─── Input data ───

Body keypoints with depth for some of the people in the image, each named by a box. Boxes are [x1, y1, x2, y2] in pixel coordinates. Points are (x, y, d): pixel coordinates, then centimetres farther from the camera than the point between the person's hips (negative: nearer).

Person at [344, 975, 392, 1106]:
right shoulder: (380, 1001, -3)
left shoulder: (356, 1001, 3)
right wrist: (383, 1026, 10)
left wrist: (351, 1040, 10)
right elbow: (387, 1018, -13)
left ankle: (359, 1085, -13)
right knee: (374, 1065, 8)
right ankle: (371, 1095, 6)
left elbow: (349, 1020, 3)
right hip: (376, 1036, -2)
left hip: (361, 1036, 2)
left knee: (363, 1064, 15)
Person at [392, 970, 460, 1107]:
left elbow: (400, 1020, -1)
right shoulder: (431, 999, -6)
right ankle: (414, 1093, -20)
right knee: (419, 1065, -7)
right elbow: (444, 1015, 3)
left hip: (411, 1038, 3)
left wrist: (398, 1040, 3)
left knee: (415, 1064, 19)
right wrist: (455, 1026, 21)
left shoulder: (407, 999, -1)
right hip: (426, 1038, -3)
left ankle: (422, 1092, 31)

───

▶ [Assigned task] Copy out each line of the data where the string "elbow" appears.

▶ [Output below]
right elbow: (387, 1018, -13)
left elbow: (349, 1020, 3)
left elbow: (400, 1020, -1)
right elbow: (444, 1015, 3)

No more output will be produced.